Information supplied Start Marker

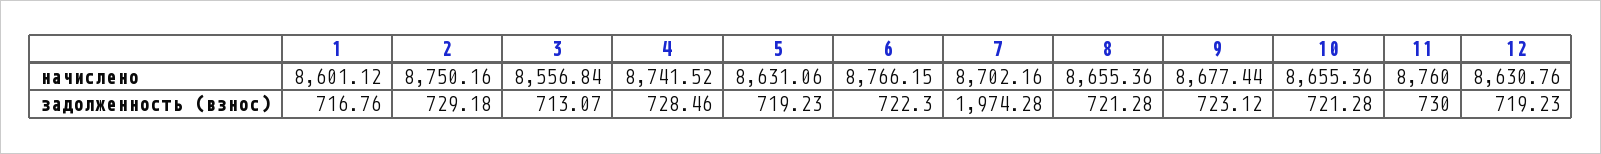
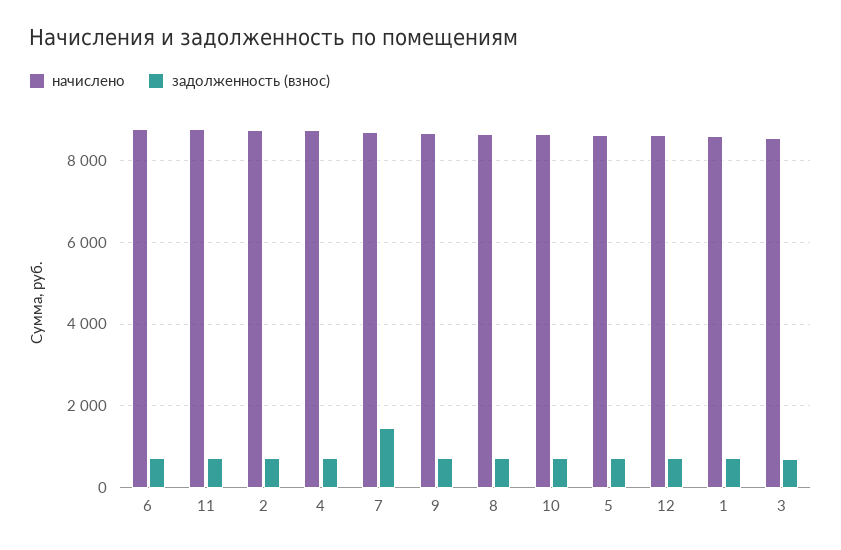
  {
    "начислено": {
      "1": 8601.12,
      "2": 8750.16,
      "3": 8556.84,
      "4": 8741.52,
      "5": 8631.06,
      "6": 8766.15,
      "7": 8702.16,
      "8": 8655.36,
      "9": 8677.44,
      "10": 8655.36,
      "11": 8760,
      "12": 8630.76
    },
    "задолженность (взнос)": {
      "1": 716.76,
      "2": 729.18,
      "3": 713.07,
      "4": 728.46,
      "5": 719.23,
      "6": 722.3,
-     "7": 1974.28,
+     "7": 1400,
      "8": 721.28,
      "9": 723.12,
      "10": 721.28,
      "11": 730,
      "12": 719.23
    }
  }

Information supplied End Marker

• [Task]: Reproduce the records above exactly, excluding every picture.

• [Reply to the exercise]:
  {
    "начислено": {
      "1": 8601.12,
      "2": 8750.16,
      "3": 8556.84,
      "4": 8741.52,
      "5": 8631.06,
      "6": 8766.15,
      "7": 8702.16,
      "8": 8655.36,
      "9": 8677.44,
      "10": 8655.36,
      "11": 8760,
      "12": 8630.76
    },
    "задолженность (взнос)": {
      "1": 716.76,
      "2": 729.18,
      "3": 713.07,
      "4": 728.46,
      "5": 719.23,
      "6": 722.3,
-     "7": 1974.28,
+     "7": 1400,
      "8": 721.28,
      "9": 723.12,
      "10": 721.28,
      "11": 730,
      "12": 719.23
    }
  }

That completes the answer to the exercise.